A noite de São João dos mortos-vivos

 

Impressão minha ou as pessoas, na semana em que o número de mortes pela Covid-19 ultrapassou 40 mil, resolveram chutar o balde com força?

Tá todo mundo na rua. Tem fila para entrar em shopping center.

Possivelmente pressionados pelas associações de comerciantes, os governadores de São Paulo e do Rio de Janeiro abriram as porteiras para o rebanho ir às compras nas vésperas do Dia dos Namorados –data inventada por João Dória sênior, aliás.

Daí para um jantarzinho romântico e um chega-pra-cá no vuco-vuco dos lençóis macios, é um pulinho. Os que sobreviverem ao acasalamento de risco podem procriar.

Em março do ano que vem, teremos uma leva de Joões e Joanas, Wilsons e Wilzas nas maternidades das duas pontas da Via Dutra, em homenagem aos padrinhos do amor nos tempos de coronavírus.

Já que pode até uma surubinha básica –é sério, recebi por e-mail o anúncio de uma orgia de luxo em julho–, que mal teria uma quermesse inocente? Um arraiá junino com bandeirinha, quadrilha e um monte de comida.

Afinal, hoje é dia de Santo Antônio. Já, já chegam João e Pedro. O povo já está fora de casa, mesmo… por que não matar aquela saudade das festas juninas?

Essa turma desdenha dos riscos desse tipo de festa, existentes mesmo antes da pandemia. Vou enumerar alguns.

Engasgar-se com a casca do milho da pipoca. Sufocamento por churrasquinho de gato. Machucar embaixo da unha ao descascar pinhão. Intoxicação por amendoim. Passar a festa na cadeia. Receber correio elegante do seu stalker. Ser destacado para trabalhar na barraca do beijo.

A barraca do beijo, por sinal, nunca me pareceu uma ideia assim tão maravilhosa. Será que vão mantê-la nas quermesses proibidonas Brasil adentro? Apostaria um pé-de-moleque que vão.

O risco maior, contudo, mora na azia e na ressaca provocadas por quentão e vinho quente. Quase 100%. E a alternativa a essas bebidas costuma ser a cachaça pura, que induz a comportamentos irresponsáveis como pular a fogueira ou comprar dez bilhetes da rifa da motoca.

Claro que não haverá a quermesse da paróquia nem a festinha da escola, movida a cachorro-quente e guaraná.
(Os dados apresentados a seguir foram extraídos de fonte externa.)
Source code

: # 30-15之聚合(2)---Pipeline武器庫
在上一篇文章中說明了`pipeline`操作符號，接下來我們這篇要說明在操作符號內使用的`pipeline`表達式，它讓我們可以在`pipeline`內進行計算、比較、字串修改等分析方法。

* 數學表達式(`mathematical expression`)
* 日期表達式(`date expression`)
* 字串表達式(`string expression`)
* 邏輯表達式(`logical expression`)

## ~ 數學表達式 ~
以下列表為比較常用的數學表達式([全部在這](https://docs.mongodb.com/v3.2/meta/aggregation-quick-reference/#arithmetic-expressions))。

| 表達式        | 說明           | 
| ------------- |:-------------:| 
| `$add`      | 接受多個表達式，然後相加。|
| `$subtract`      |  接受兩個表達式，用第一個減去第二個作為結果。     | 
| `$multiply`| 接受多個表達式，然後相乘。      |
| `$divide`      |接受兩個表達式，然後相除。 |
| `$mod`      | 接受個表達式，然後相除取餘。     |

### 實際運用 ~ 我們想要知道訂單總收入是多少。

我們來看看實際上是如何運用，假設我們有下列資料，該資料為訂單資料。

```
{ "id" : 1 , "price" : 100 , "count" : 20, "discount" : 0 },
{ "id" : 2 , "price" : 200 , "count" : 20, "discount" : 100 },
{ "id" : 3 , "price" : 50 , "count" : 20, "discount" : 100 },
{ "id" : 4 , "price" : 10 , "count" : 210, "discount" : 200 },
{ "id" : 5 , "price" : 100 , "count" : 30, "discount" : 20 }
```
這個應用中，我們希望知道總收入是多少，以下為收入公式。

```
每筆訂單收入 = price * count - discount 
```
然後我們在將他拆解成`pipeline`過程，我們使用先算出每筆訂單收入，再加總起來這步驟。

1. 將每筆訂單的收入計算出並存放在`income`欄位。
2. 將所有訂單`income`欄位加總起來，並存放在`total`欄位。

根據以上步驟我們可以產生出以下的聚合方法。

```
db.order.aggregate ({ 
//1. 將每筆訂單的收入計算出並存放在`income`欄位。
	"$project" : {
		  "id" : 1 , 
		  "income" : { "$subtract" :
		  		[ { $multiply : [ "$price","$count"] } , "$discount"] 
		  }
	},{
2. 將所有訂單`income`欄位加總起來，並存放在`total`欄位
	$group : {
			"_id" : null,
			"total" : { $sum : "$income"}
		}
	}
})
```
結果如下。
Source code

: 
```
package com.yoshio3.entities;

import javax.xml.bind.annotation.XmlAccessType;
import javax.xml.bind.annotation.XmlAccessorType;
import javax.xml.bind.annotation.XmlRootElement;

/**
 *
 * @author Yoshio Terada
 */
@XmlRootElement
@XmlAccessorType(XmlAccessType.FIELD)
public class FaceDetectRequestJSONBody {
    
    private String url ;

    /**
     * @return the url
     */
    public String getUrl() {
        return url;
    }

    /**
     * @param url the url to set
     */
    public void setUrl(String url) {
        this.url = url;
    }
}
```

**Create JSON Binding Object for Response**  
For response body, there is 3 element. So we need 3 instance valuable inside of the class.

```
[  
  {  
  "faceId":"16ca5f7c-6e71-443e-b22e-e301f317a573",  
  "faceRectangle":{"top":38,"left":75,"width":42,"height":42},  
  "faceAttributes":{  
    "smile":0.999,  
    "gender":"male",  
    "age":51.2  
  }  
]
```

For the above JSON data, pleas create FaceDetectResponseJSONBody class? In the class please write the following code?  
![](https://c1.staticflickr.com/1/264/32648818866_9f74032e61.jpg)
Mas duvido que consigam impedir o pessoal de se aglomerar em casas, chácaras e sítios.

Mesmo sem a desculpa do São João, as festinhas clandestinas já se tornaram mais uma tradição brasileira na pandemia –a exemplo do churrascão carioca que resultou no espancamento de uma médica intensivista.

As festas juninas de 2020 serão o arraiá dos mortos-vivos, mais um vetor de contágio dessa peste que, a julgar pelo comportamento dos brasileiros, não vai embora tão cedo. O abutre que fez ninho na Alvorada tem empregado a caneta de camelô para assegurar a liberdade de contaminação em currais privados.

A quem acha natural festejar no meio de tanta morte, fica uma dica: acenda a fogueira no meio da sala. Ela protege dos golpes de vento e, lembremo-nos, altas temperaturas matam o coronavírus, entre outros bichos daninhos.